Watermarking Quantum Neural Networks Based on Sample Grouped and Paired Training
Abstract
Quantum neural networks (QNNs) leverage quantum computing to create powerful and efficient artificial intelligence models capable of solving complex problems significantly faster than traditional computers. With the fast development of quantum hardware technology, such as superconducting qubits, trapped ions, and integrated photonics, quantum computers may become reality, accelerating the applications of QNNs. However, preparing quantum circuits and optimizing parameters for QNNs require quantum hardware support, expertise, and high-quality data. How to protect intellectual property (IP) of QNNs becomes an urgent problem to be solved in the era of quantum computing. We make the first attempt towards IP protection of QNNs by watermarking.
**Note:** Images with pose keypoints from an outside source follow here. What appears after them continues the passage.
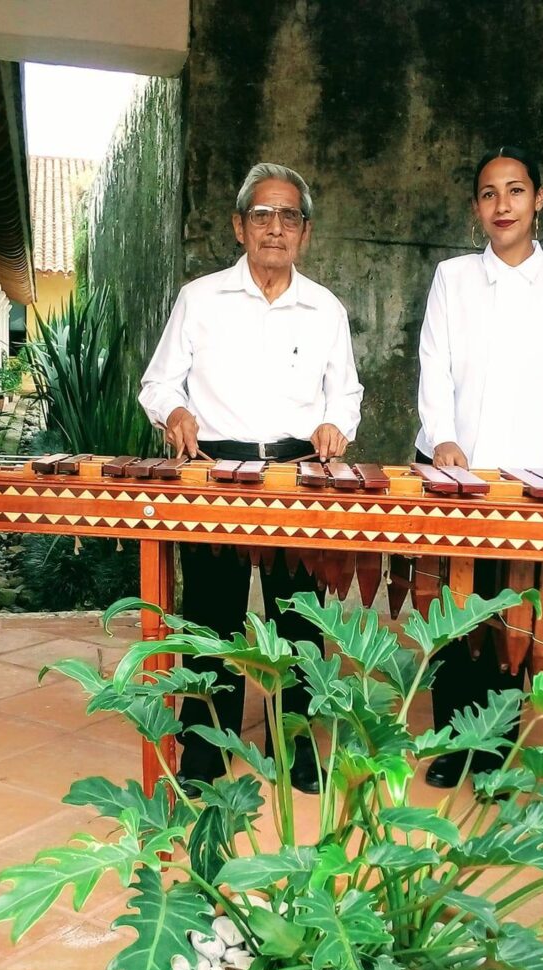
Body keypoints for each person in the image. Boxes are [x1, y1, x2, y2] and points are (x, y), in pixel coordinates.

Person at [139, 162, 363, 796]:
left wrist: (332, 426)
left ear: (305, 232)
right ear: (239, 226)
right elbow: (157, 381)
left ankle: (293, 745)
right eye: (261, 215)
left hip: (299, 468)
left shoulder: (326, 309)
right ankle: (207, 745)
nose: (274, 228)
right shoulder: (200, 298)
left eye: (288, 216)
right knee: (213, 616)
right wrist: (175, 410)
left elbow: (345, 393)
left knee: (300, 617)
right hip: (217, 467)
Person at [415, 145, 543, 788]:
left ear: (538, 199)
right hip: (455, 469)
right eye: (490, 193)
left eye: (516, 191)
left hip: (530, 472)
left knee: (509, 610)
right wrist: (440, 437)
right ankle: (449, 742)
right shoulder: (452, 277)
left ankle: (493, 750)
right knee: (451, 608)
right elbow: (433, 365)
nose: (503, 205)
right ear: (476, 207)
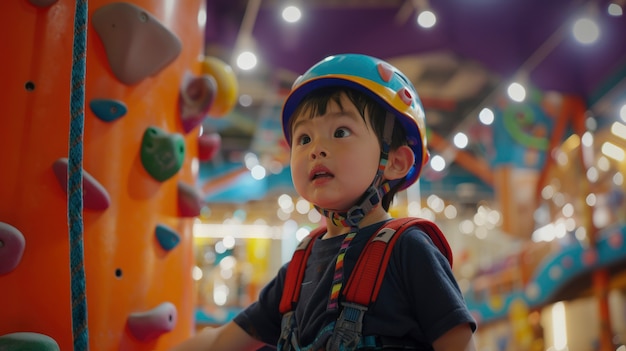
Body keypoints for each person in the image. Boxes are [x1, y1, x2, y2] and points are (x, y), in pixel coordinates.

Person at [171, 53, 477, 351]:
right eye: (304, 138)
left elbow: (459, 344)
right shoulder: (299, 267)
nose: (316, 149)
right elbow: (221, 342)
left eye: (340, 132)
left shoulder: (409, 249)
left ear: (396, 161)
To this purpose, we collect classical clean samples and trigger ones, each of which is generated by adding a perturbation to a clean sample, associated with a label different from the ground-truth one. The host QNN, consisting of quantum encoding, quantum state transformation, and quantum measurement, is then trained from scratch with the clean samples and trigger ones, resulting in a watermarked QNN model. During training, we introduce sample grouped and paired training to ensure that the performance on the downstream task can be maintained while achieving good performance for watermark extraction. When disputes arise, by collecting a mini-set of trigger samples, the hidden watermark can be extracted by analyzing the prediction results of the target model corresponding to the trigger samples, without accessing the internal details of the target QNN model, thereby verifying the ownership of the model. Experiments have verified the superiority and applicability of this work.